-- Text shown follows --
Review: The Monkees in Rhino High Fidelity

1967’s Pisces, Aquarius, Capricorn & Jones Ltd. is cut directly from the master—for the very first time.
It makes perfect sense that the Rhino High Fidelity series take on a Monkees album. No, really, it does. In the 1980s, Rhino Records made their bones on Monkees reissues, when the TV stars-turned-recording artists experienced a major revival after their ’60s show reran on MTV and Nickelodeon. The label, even before it was fully acquired by Warner, has been utterly devoted to the group’s catalog, issuing multiple box sets and deluxe editions of their nine initial albums over the years. In fact, the penultimate album (save the unfortunate Changes) to receive Rhino’s super-deluxe treatment, Pisces, Aquarius, Capricorn & Jones Ltd., has just been unleashed in a 4-CD box set with all the trimmings, making it the perfect time for a Rhino High Fidelity vinyl version to accompany it.
But what makes Pisces absolutely ideal for RHF is this: As revealed in this new pressing’s liner notes—by longtime Monkee historian Andrew Sandoval—the original stereo master tape for Pisces has never been pressed to vinyl before. Originally released on Colgems and pressed by RCA, those millions of copies of Pisces that sold ’round the world were all cut from third-generation copy tapes. So if Rhino is going to give Pisces its first vinyl rendition cut directly from the master, why not do it at the highest level?
Those copy tapes of Pisces—the Monkees’ third album of 1967 and their fourth overall—were EQ’d and compressed to be in line with RCA Records’ cutting guidelines, Sandoval says. What that means isn’t exactly clear. Were they trying to make these discs sound smaller and junkier so that they could be safely played on little kiddies’ portable record players? Probably not, actually. In the late ’50s and early ’60s, RCA manufactured some of the very best stereo records in the US, but in 1963 they adopted the Dynagroove treatment, which introduced subtle distortion to the signal as a bizarre means of combatting the distortion inherently produced by cheaper consumer players. (It wasn’t a very good idea.) Until around 1970, Dynagroove was implemented on everything RCA released, from their finest classical recordings to their crudest pop slabs, so whatever they needed the Pisces master tape to do was probably something in line with those requirements.
-- Text shown concluded --
> _Task list_
1: Show every line of the entries below that contains the string "onderhoud". Case counts.
2: Write the next part of the review of the Monkees' Rhino High Fidelity pressing, picking up after its final sentence.
-- Information follows --
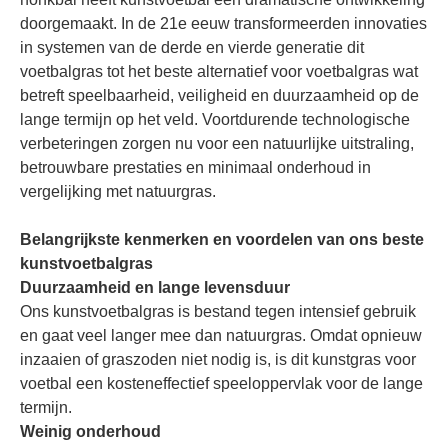
doorgemaakt. In de 21e eeuw transformeerden innovaties
in systemen van de derde en vierde generatie dit
voetbalgras tot het beste alternatief voor voetbalgras wat
betreft speelbaarheid, veiligheid en duurzaamheid op de
lange termijn op het veld. Voortdurende technologische
verbeteringen zorgen nu voor een natuurlijke uitstraling,
betrouwbare prestaties en minimaal onderhoud in
vergelijking met natuurgras.
Belangrijkste kenmerken en voordelen van ons beste
kunstvoetbalgras
Duurzaamheid en lange levensduur
Ons kunstvoetbalgras is bestand tegen intensief gebruik
en gaat veel langer mee dan natuurgras. Omdat opnieuw
inzaaien of graszoden niet nodig is, is dit kunstgras voor
voetbal een kosteneffectief speeloppervlak voor de lange
termijn.
Weinig onderhoud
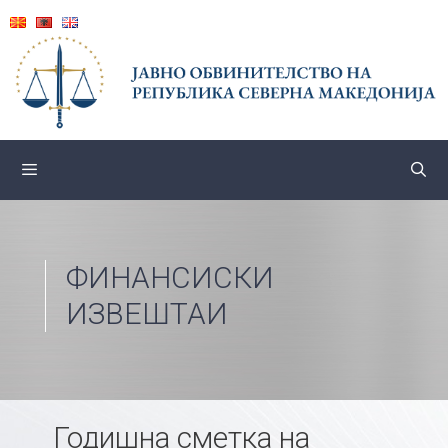
Skip
to
content
ФИНАНСИСКИ
ИЗВЕШТАИ
Годишна сметка на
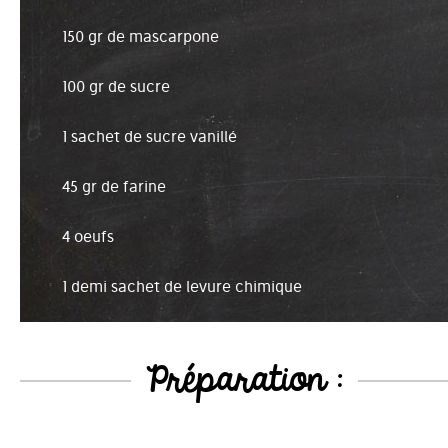
150 gr de mascarpone
100 gr de sucre
1 sachet de sucre vanillé
45 gr de farine
4 oeufs
1 demi sachet de levure chimique
Préparation :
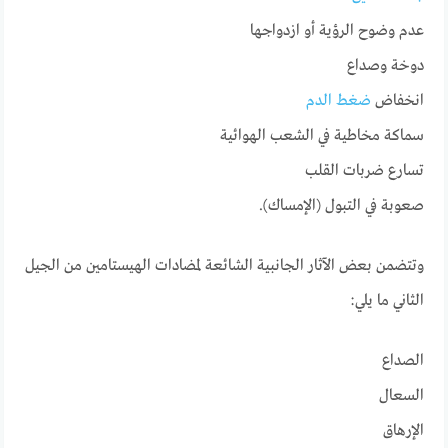
عدم وضوح الرؤية أو ازدواجها
دوخة وصداع
انخفاض
ضغط الدم
سماكة مخاطية في الشعب الهوائية
تسارع ضربات القلب
صعوبة في التبول (الإمساك).
وتتضمن بعض الآثار الجانبية الشائعة لمضادات الهيستامين من الجيل
الثاني ما يلي:
الصداع
السعال
الإرهاق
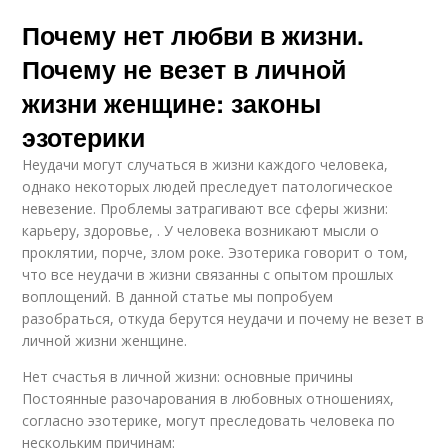
Почему нет любви в жизни.
Почему не везет в личной
жизни женщине: законы
эзотерики
Неудачи могут случаться в жизни каждого человека,
однако некоторых людей преследует патологическое
невезение. Проблемы затрагивают все сферы жизни:
карьеру, здоровье, . У человека возникают мысли о
проклятии, порче, злом роке. Эзотерика говорит о том,
что все неудачи в жизни связанны с опытом прошлых
воплощений. В данной статье мы попробуем
разобраться, откуда берутся неудачи и почему не везет в
личной жизни женщине.
Нет счастья в личной жизни: основные причины
Постоянные разочарования в любовных отношениях,
согласно эзотерике, могут преследовать человека по
нескольким причинам:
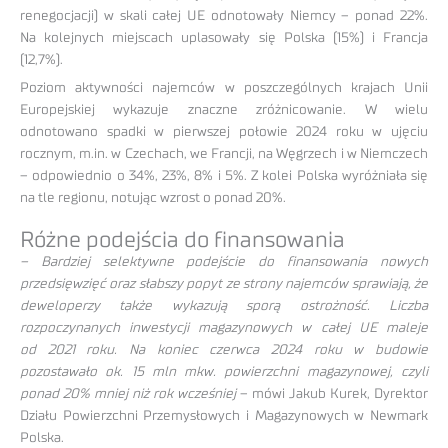
renegocjacji) w skali całej UE odnotowały Niemcy – ponad 22%.
Na kolejnych miejscach uplasowały się Polska (15%) i Francja
(12,7%).
Poziom aktywności najemców w poszczególnych krajach Unii
Europejskiej wykazuje znaczne zróżnicowanie. W wielu
odnotowano spadki w pierwszej połowie 2024 roku w ujęciu
rocznym, m.in. w Czechach, we Francji, na Węgrzech i w Niemczech
– odpowiednio o 34%, 23%, 8% i 5%. Z kolei Polska wyróżniała się
na tle regionu, notując wzrost o ponad 20%.
Różne podejścia do finansowania
– Bardziej selektywne podejście do finansowania nowych
przedsięwzięć oraz słabszy popyt ze strony najemców sprawiają, że
deweloperzy także wykazują sporą ostrożność. Liczba
rozpoczynanych inwestycji magazynowych w całej UE maleje
od 2021 roku. Na koniec czerwca 2024 roku w budowie
pozostawało ok. 15 mln mkw. powierzchni magazynowej, czyli
ponad 20% mniej niż rok wcześniej
– mówi Jakub Kurek, Dyrektor
Działu Powierzchni Przemysłowych i Magazynowych w Newmark
Polska.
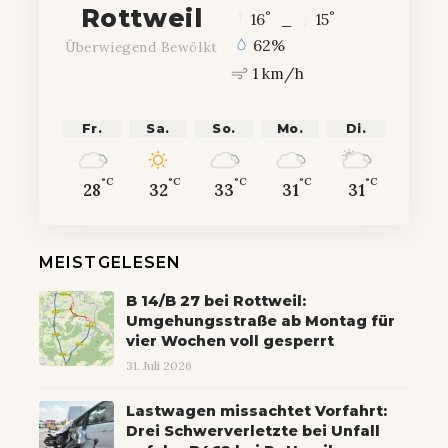
Rottweil
°
°
16
_
15
62%
Überwiegend Bewölkt
1 km/h
Fr.
Sa.
So.
Mo.
Di.
°C
°C
°C
°C
°C
28
32
33
31
31
MEISTGELESEN
B 14/B 27 bei Rottweil:
Umgehungsstraße ab Montag für
vier Wochen voll gesperrt
31. Juli 2026
Lastwagen missachtet Vorfahrt:
Drei Schwerverletzte bei Unfall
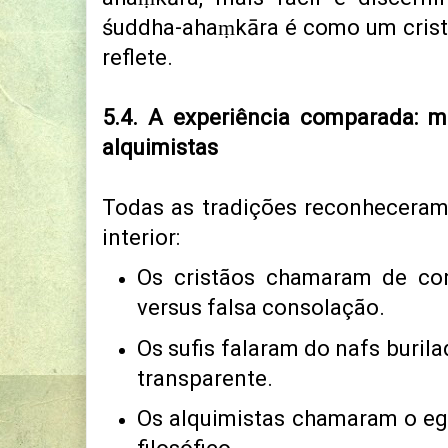
śuddha-ahaṃkāra é como um crist
reflete.
5.4. A experiência comparada: mís
alquimistas
Todas as tradições reconhecera
interior:
Os cristãos chamaram de con
versus falsa consolação.
Os sufis falaram do nafs burila
transparente.
Os alquimistas chamaram o eg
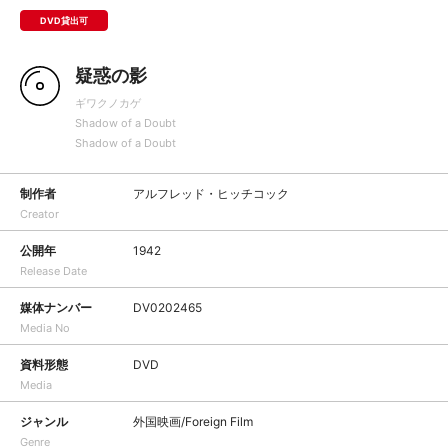
DVD貸出可
疑惑の影
ギワクノカゲ
Shadow of a Doubt
Shadow of a Doubt
制作者
アルフレッド・ヒッチコック
Creator
公開年
1942
Release Date
媒体ナンバー
DV0202465
Media No
資料形態
DVD
Media
ジャンル
外国映画/Foreign Film
Genre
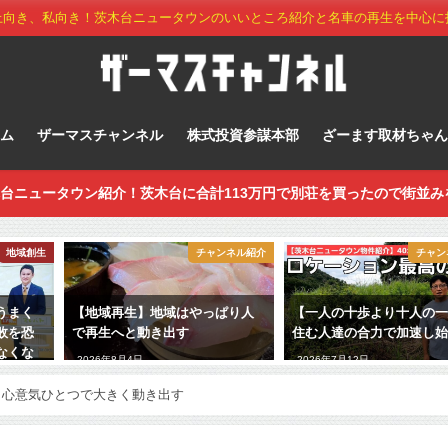
上向き、私向き！茨木台ニュータウンのいいところ紹介と名車の再生を中心に
ーム
ザーマスチャンネル
株式投資参謀本部
ざーます取材ちゃん
台ニュータウン紹介！茨木台に合計113万円で別荘を買ったので街並み
地域創生
チャンネル紹介
チャン
うまく
【地域再生】地域はやっぱり人
【一人の十歩より十人の
敗を恐
で再生へと動き出す
住む人達の合力で加速し
なくな
2026年8月4日
2026年7月12日
、心意気ひとつで大きく動き出す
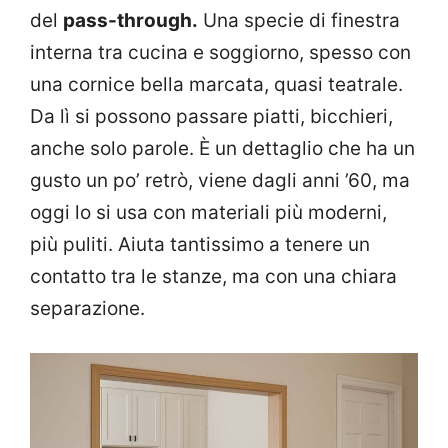
del
pass-through.
Una specie di finestra
interna tra cucina e soggiorno, spesso con
una cornice bella marcata, quasi teatrale.
Da lì si possono passare piatti, bicchieri,
anche solo parole. È un dettaglio che ha un
gusto un po’ retrò, viene dagli anni ’60, ma
oggi lo si usa con materiali più moderni,
più puliti. Aiuta tantissimo a tenere un
contatto tra le stanze, ma con una chiara
separazione.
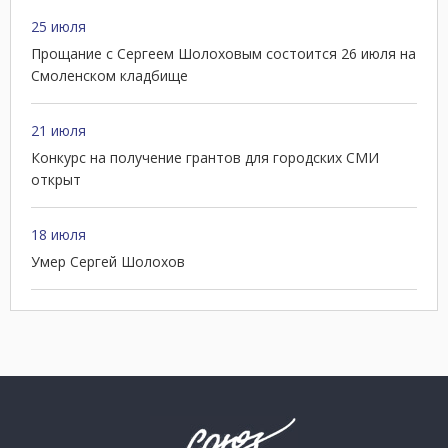
25 июля
Прощание с Сергеем Шолоховым состоится 26 июля на
Смоленском кладбище
21 июля
Конкурс на получение грантов для городских СМИ
открыт
18 июля
Умер Сергей Шолохов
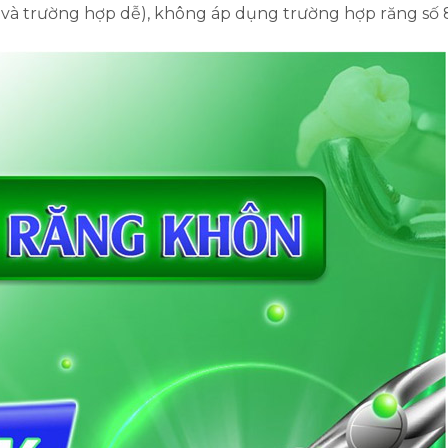
 và trường hợp dễ), không áp dụng trường hợp răng số 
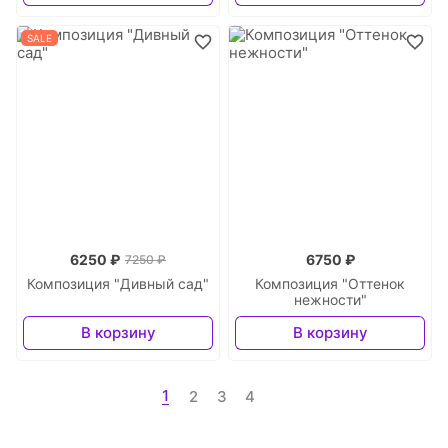
SALE
6250 ₽
6750 ₽
7250 ₽
Композиция "Дивный сад"
Композиция "Оттенок
нежности"
В корзину
В корзину
1
2
3
4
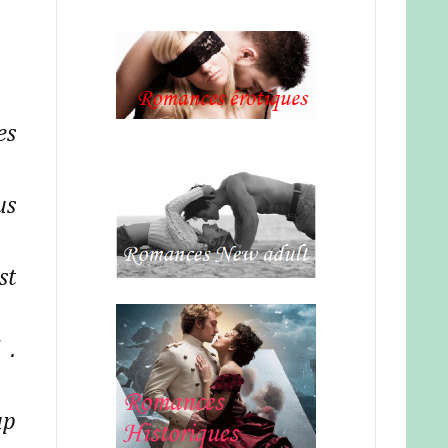
es
us
st
 .
up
-- Information concluded --
> _Results of the exercise_
1:
betrouwbare prestaties en minimaal onderhoud in
Weinig onderhoud

2:
Happily, the new Rhino High Fidelity version of Pisces, Aquarius, Capricorn & Jones Ltd. was cut directly from the original analog master by Kevin Gray of Cohearant Audio without any of that interference. And it sounds phenomenal. It’s the best I’ve heard the stereo version sound on vinyl, by a long shot. (I imagine the original mono version also used copy tapes—maybe we’ll get an all-analog version of that someday.) I compared the new RHF to a 1968 RCA Indianapolis press with 5S/5S stampers, and the difference was night and day. I also had a 1986 Rhino pressing handy, but since that uses a few alternate mixes, it wasn’t an entirely useful point of comparison. (Full disclosure: I have not heard the 1996 Sundazed cut, nor the Rhino cut from the 2016 Classic Album Collection box set, which was later released in 2022 as a stand-alone. Friday Music’s mono version from their 2014 mono box set and its stand-alone release from 2021 were also not useful points of comparison, as they don’t use the stereo mix.)
And here’s the real reason why it makes sense for Rhino High Fidelity to do a pressing of Pisces, Aquarius, Capricorn & Jones Ltd.: It’s a terrific album. It’s easily the Monkees’ best long-player (Head has some equally great moments but simply doesn’t have all that much music on it). Recorded after the artistic breakthrough of Headquarters—in which the four Monkees played on all the songs as opposed to having studio musicians do most of the work—Pisces finds the band locating a happy medium between outside contributions and their own creative ideas. And it was recorded, in part, while the Monkees were touring, meaning that Mike Nesmith, Micky Dolenz, Peter Tork, and Davy Jones were existing as a band rather than as TV co-stars, playing music together daily and more or less getting along. Significantly, Nesmith dominates, especially in the vocal department. Previously relegated to two or three songs per album, he was always the Monkees’ strongest songwriter and performer, and his increased presence on Pisces kicks the album up a level.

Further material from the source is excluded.